View Issue Details

IDProjectCategoryView StatusLast Update
0002420GNUnetDHT servicepublic2012-11-05 18:34
Reporterdiekmann Assigned ToChristian Grothoff  
PriorityurgentSeveritymajorReproducibilityalways
Status closedResolutionfixed 
Platformx86-64OSLinuxOS VersionUbuntu 12.04
Product Version0.9.3 
Target Version0.9.4Fixed in Version0.9.4 
Summary0002420: Core eating up all memory
DescriptionError in SVN Revision: 21321 and 0.9.3


gnunet-service-core and gnunet-service-dht consume all resources.

Flood of
'core-7944 INFO Sending 8 message with 823 bytes to client interested in messages of type 148.'
Steps To Reproducecompile GNUnet extension from attachment.
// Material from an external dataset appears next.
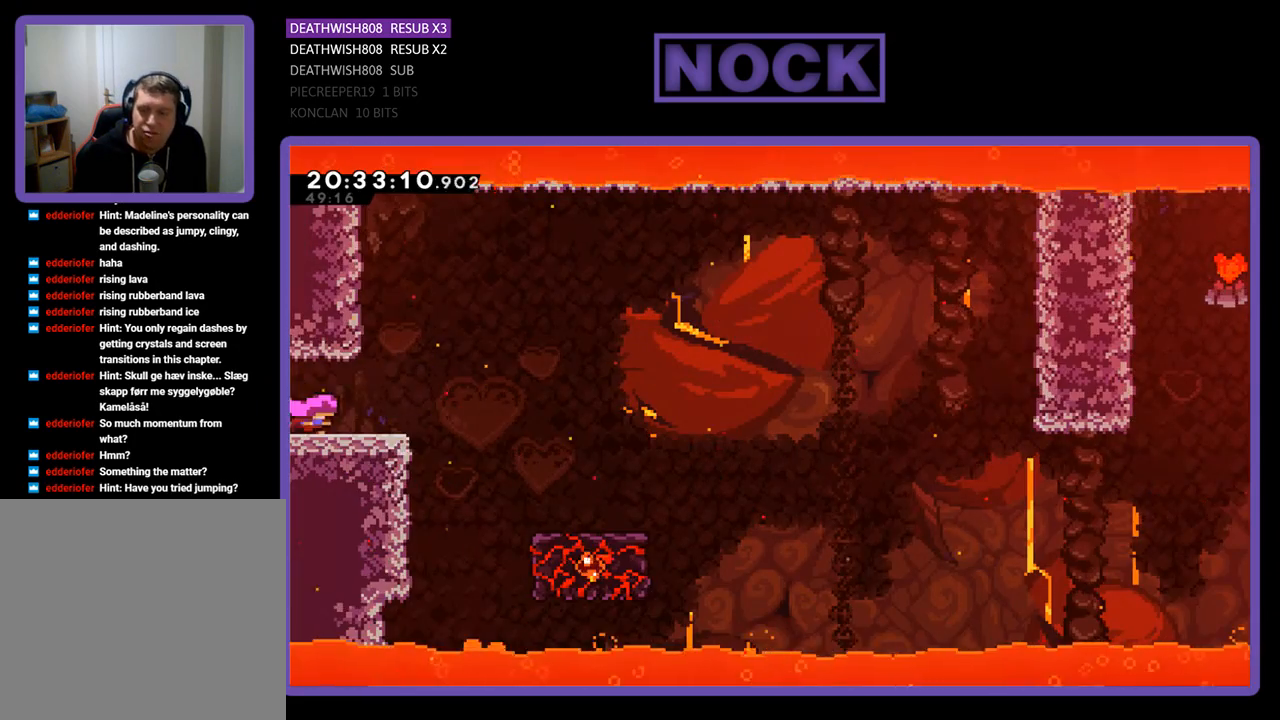
{"buttons": ["CROSS", "R2", "DPAD_RIGHT"], "left_stick": "center", "right_stick": "center", "events": [[300, "CROSS", "down"]]}
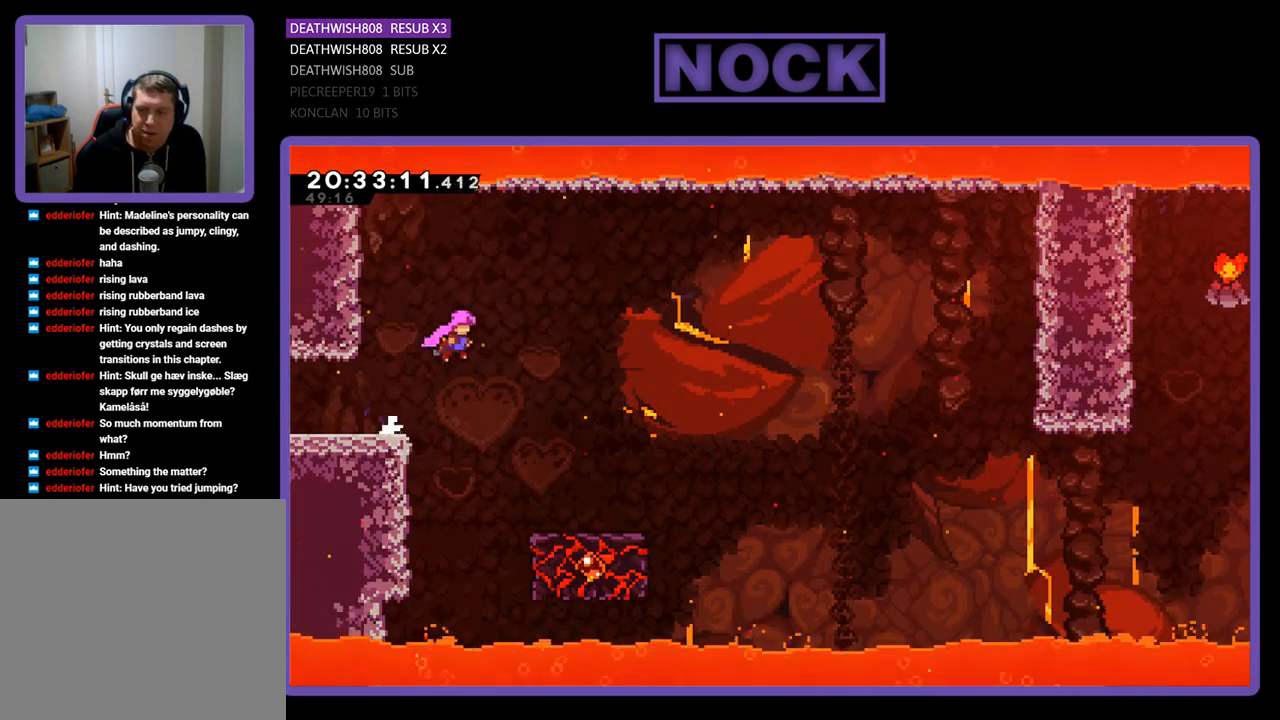
{"buttons": ["R2", "DPAD_RIGHT"], "left_stick": "center", "right_stick": "center", "events": [[367, "CROSS", "up"]]}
Builds against r21321 and with minor changes against 0.9.3

./admin --configure
make
make install
make check
---
monitor memory and CPU usage
TagsNo tags attached.
Attached Files
core_eating_my_mem.tar.gz (101,739 bytes)

Activities

Christian Grothoff

2012-06-12 19:30

manager   ~0006051

Doesn't compile for me, 'json.h' is missing. Is that supposed to be a system header, or did you forget to include it in the tgz?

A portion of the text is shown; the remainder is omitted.